→ Study material:
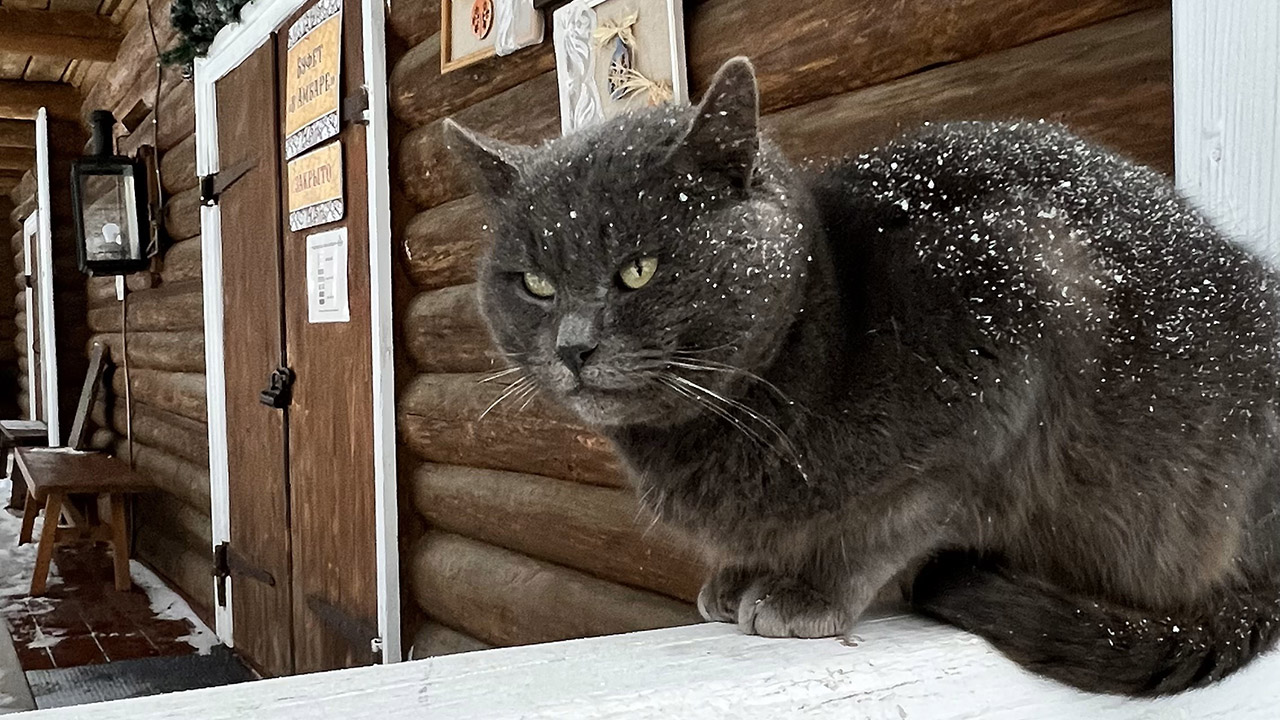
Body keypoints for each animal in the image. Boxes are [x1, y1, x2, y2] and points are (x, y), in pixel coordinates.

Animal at [442, 58, 1280, 691]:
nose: (572, 347)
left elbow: (890, 521)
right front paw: (743, 573)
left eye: (638, 270)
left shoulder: (1002, 344)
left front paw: (805, 590)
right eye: (534, 284)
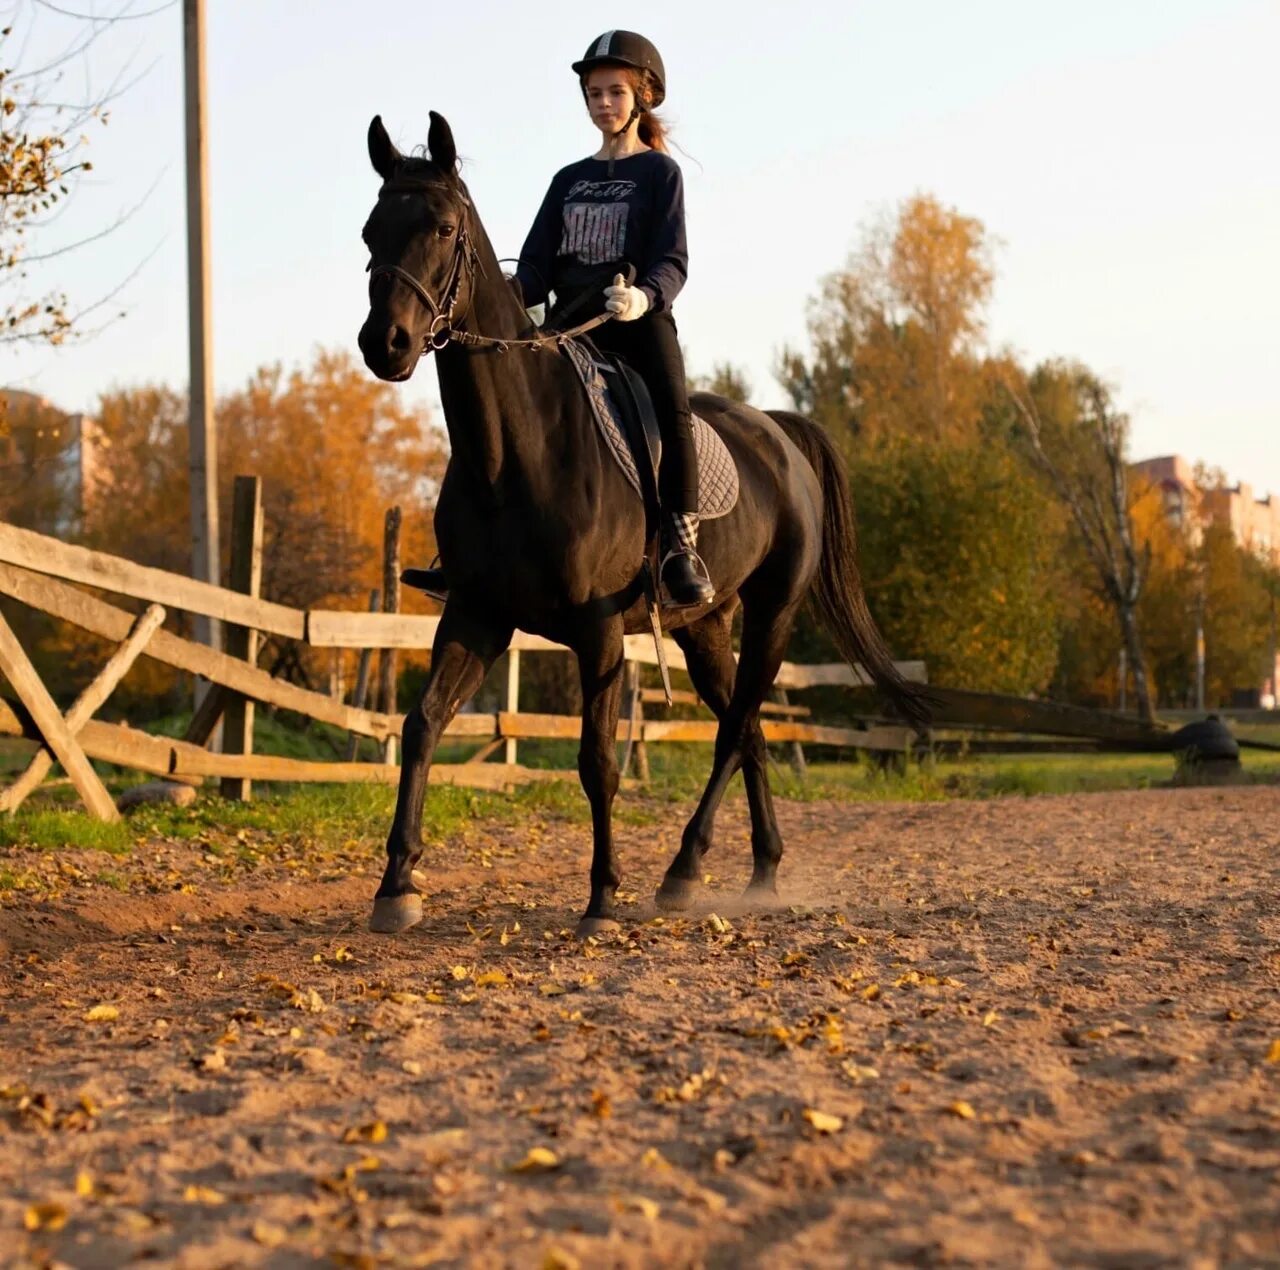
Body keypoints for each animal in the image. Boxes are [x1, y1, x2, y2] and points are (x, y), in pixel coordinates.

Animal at [355, 116, 926, 932]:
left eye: (441, 227)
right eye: (371, 230)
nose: (386, 344)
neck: (517, 452)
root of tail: (779, 433)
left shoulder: (598, 635)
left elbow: (597, 761)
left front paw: (602, 895)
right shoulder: (475, 613)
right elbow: (422, 723)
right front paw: (397, 885)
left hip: (774, 613)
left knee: (735, 729)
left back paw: (683, 871)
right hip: (704, 627)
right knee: (749, 730)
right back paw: (762, 869)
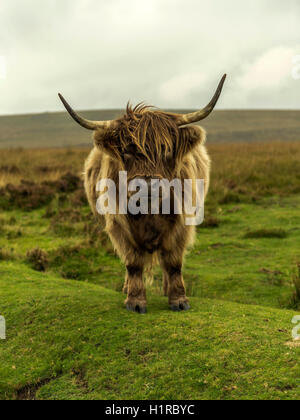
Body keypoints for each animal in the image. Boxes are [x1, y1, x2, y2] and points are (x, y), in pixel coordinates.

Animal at [58, 74, 225, 314]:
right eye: (126, 150)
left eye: (166, 149)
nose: (146, 185)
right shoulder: (118, 225)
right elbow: (133, 262)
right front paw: (135, 300)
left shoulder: (182, 224)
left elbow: (173, 262)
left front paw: (178, 299)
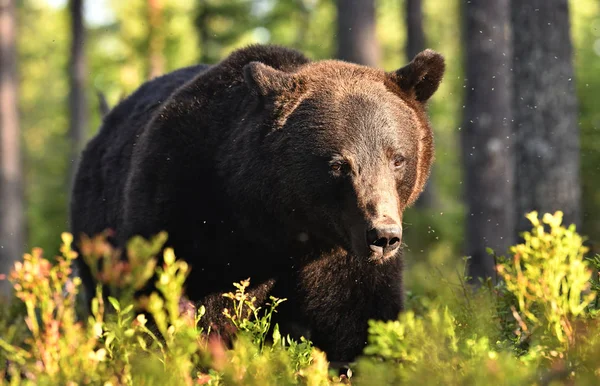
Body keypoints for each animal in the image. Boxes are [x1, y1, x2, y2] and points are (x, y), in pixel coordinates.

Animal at [70, 44, 446, 362]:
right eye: (339, 164)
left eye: (397, 158)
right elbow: (176, 303)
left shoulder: (340, 254)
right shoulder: (183, 209)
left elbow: (358, 318)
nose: (383, 235)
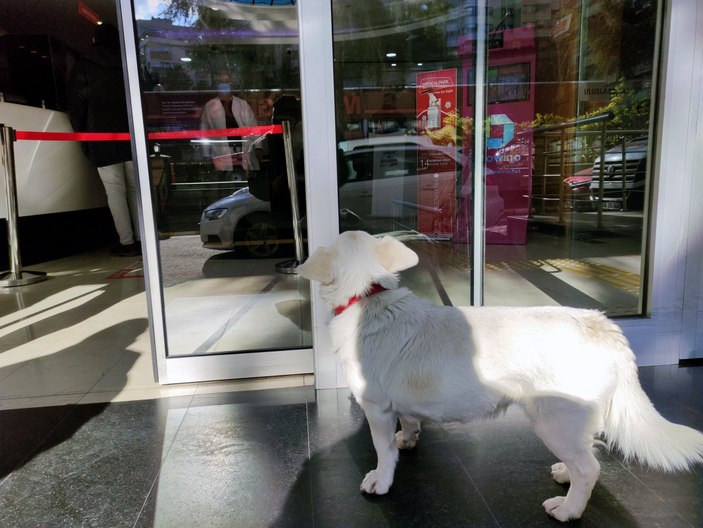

→ Your objective:
Within the listing above, the lines starting at the one containing "right eye: (534, 284)" and ending at the one containing "neck: (517, 452)" are to be returned exactly. Omit the pictures.

→ Output for this task:
right eye: (534, 284)
Body keypoints for each animal in the image. Boxes are [x1, y1, x2, y2] and points are (x, y), in pixel coordinates.

Animal at [355, 116, 926, 932]:
left eye: (441, 227)
right eye: (371, 230)
nose: (386, 344)
neck: (517, 452)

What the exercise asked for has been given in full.